The Lampson makeover

Houston Chronicle:

Nick Lampson, the Democrat who gave the Republican Party heartburn by claiming Tom DeLay's House seat, has had a bull's-eye painted on his back by no less than Karl Rove's White House political machine.

Tagged by the White House as the GOP's top House target for 2008, the Stafford lawmaker is running hard and racing to stockpile the campaign cash he'll need to fend off whoever emerges victorious from the passel of Republicans vying for their party's nomination.

And perhaps most important, Lampson has tacked to the right to keep in sync with his heavily Republican 22nd District, which spans parts of Harris, Brazoria, Fort Bend and Galveston counties.

Since returning to Congress this year after being pushed out in a 2004 redistricting plan engineered by DeLay, Lampson has refashioned himself.

Gone is the moderate-to-liberal Beaumont Democrat from his earlier days in Congress. Nowadays, Lampson, 62, is keeping company with the Blue Dogs, a fiscally conservative bunch of Democrats working to bring budget discipline to Capitol Hill.

And he's far from a solid vote for House Speaker Nancy Pelosi, D-Calif., and her lieutenants, joining a small band of other endangered Democrats to defect on sensitive issues.

Last week, Lampson broke with his party over Iraq.
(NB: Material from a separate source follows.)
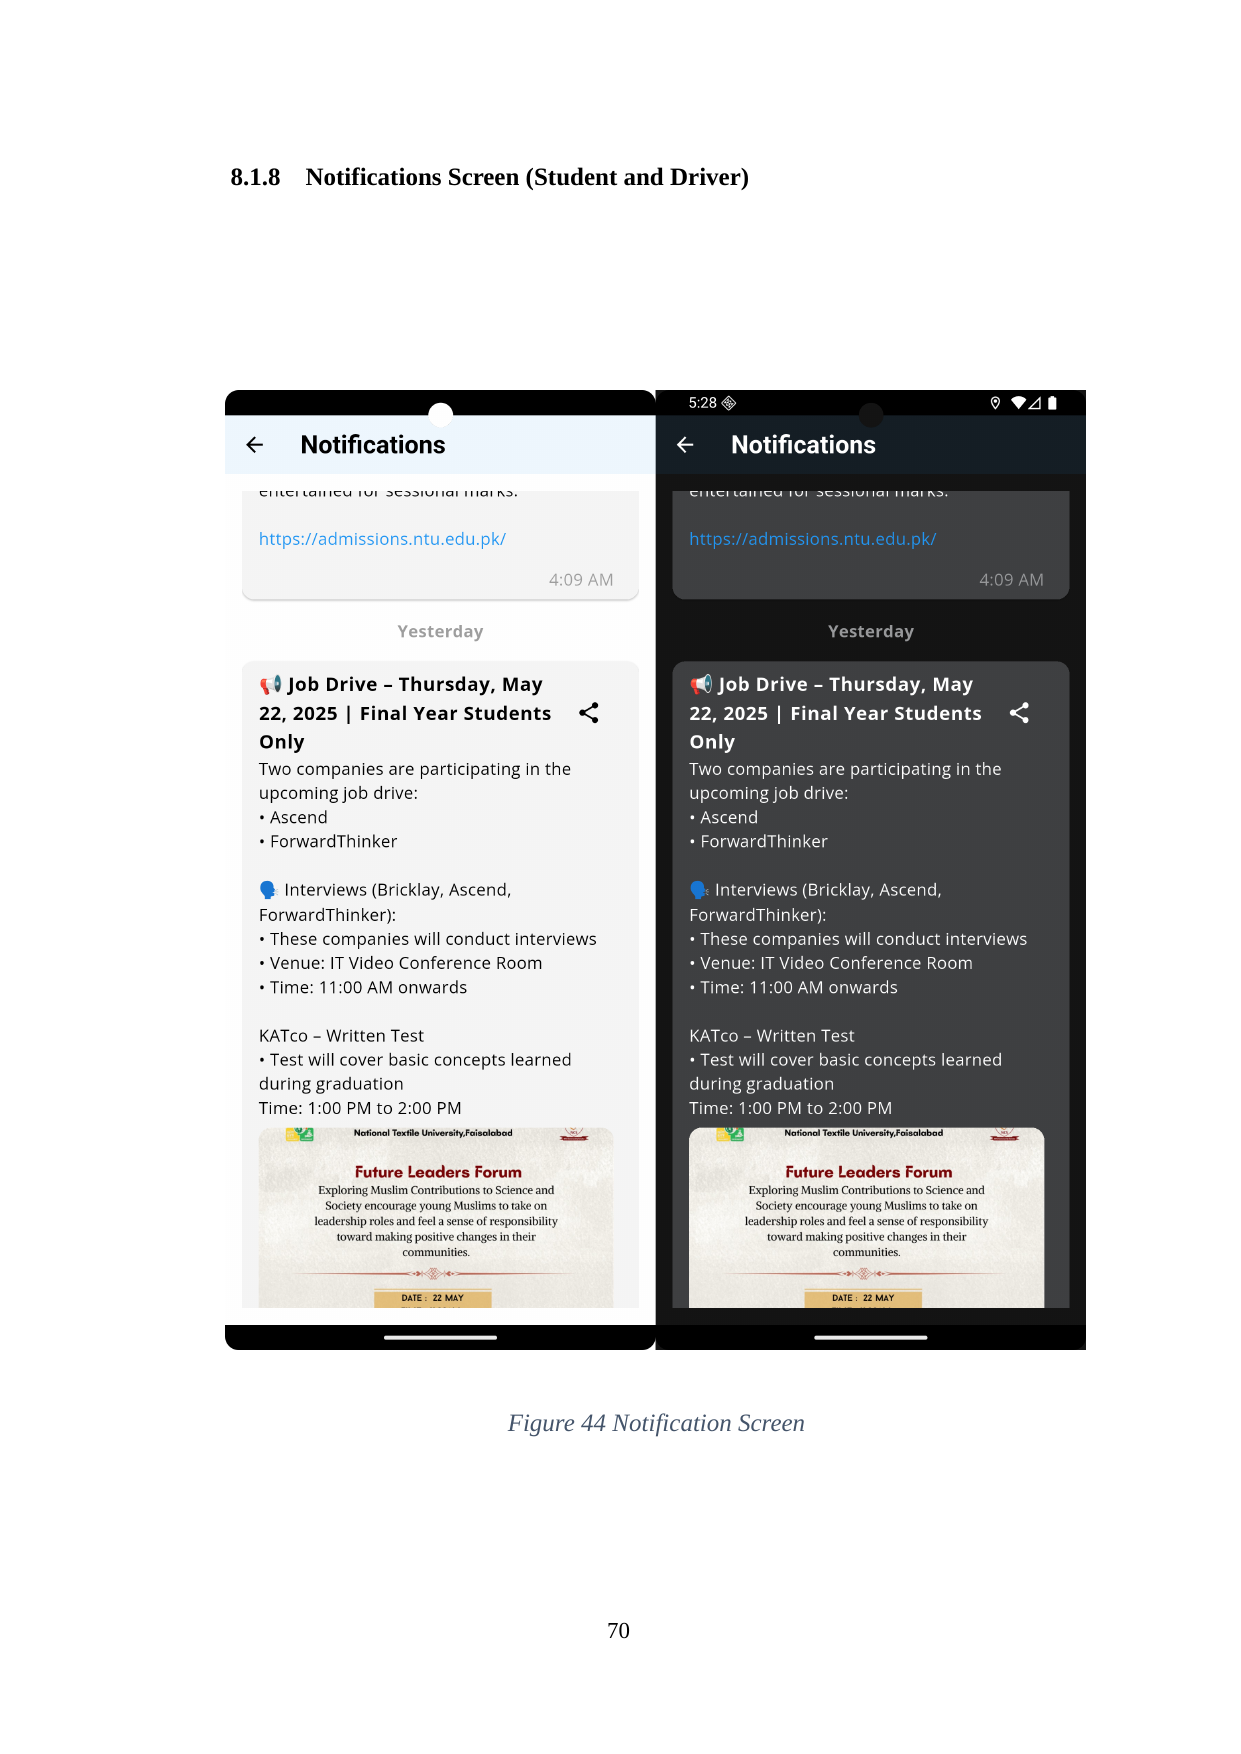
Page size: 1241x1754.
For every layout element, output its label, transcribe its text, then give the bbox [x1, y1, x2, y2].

He was among 15 House Democrats who sided with President Bush by voting against a $50 billion Iraq spending bill that would have required the administration to start bringing some troops home almost immediately.

Lampson has ranged afield on other votes, opposing a tax package designed to keep millions of Americans from being hit by the alternative minimum tax; a bill banning workplace discrimination against gays and lesbians; several energy bills; and legislation limiting the administration's spying authority.

Lampson portrayed his Iraq vote less as a philosophical shift than opposition to a bill with contradictory elements. But he said he is not hesitant to steer a course that places him at odds with some Democrats.

"I'm not going to be afraid to go against the party," Lampson said in an interview in his Capitol Hill office. "I'm not going to be afraid to do what's best for the country."

Though Lampson contends his voting record has not changed substantially since he first came to Congress in 1997 as the representative for the Democrat-leaning 9th District anchored by Beaumont, voting score cards reflect a tempering of any earlier liberalism. The shift accelerated after he returned to Congress this year in a far more conservative district that he won in something of an electoral quirk after Republican Shelley Sekula Gibbs was forced to run as a write-in candidate.

But Republicans, who are determined to take back the seat, contend the change is little more than skin deep.

"Obviously Nick Lampson will do or say whatever it takes to try to get elected," said Jared Woodfill, the Harris County Republican Party chairman.

Already, local GOP officials have placed more than 400,000 automated phone calls to 22nd District residents, highlighting Lampson votes for tax increases and showcasing his $168,000 in contributions from the liberal MoveOn.org.

"Whether he is voting to strong-arm small businesses, switching his vote to provide taxpayer-funded benefits for illegal immigrants or happily taking hundreds of thousands of dollars from MoveOn.org, one thing is for sure: Nick Lampson's time in Congress is running short," said Ken Spain, a spokesman for the National Republican Congressional Committee.

...

Lampson won this seat because Democrats were able to thwart democracy by keeping a Republican off the ballot. The story also whitewashes some of his other votes with the Loser caucus on the war in Iraq. He has a record of being wrong on the war that any Republican can run against, despite his recent vote on the funding measure. If his vote had been critical to passage, Pelosi would have gotten it as demonstrated by his change of vote in one of the disputed motions to recommit.

There is one vote that he cannot finesse and his opponents should hammer him on it. His vote for Nancy Pelosi should be an albatross that haunts him through out the campaign. She is dedicated to our defeat in Iraq and is doing everything in her power to insure it. No Republican should vote for anyone who supports her.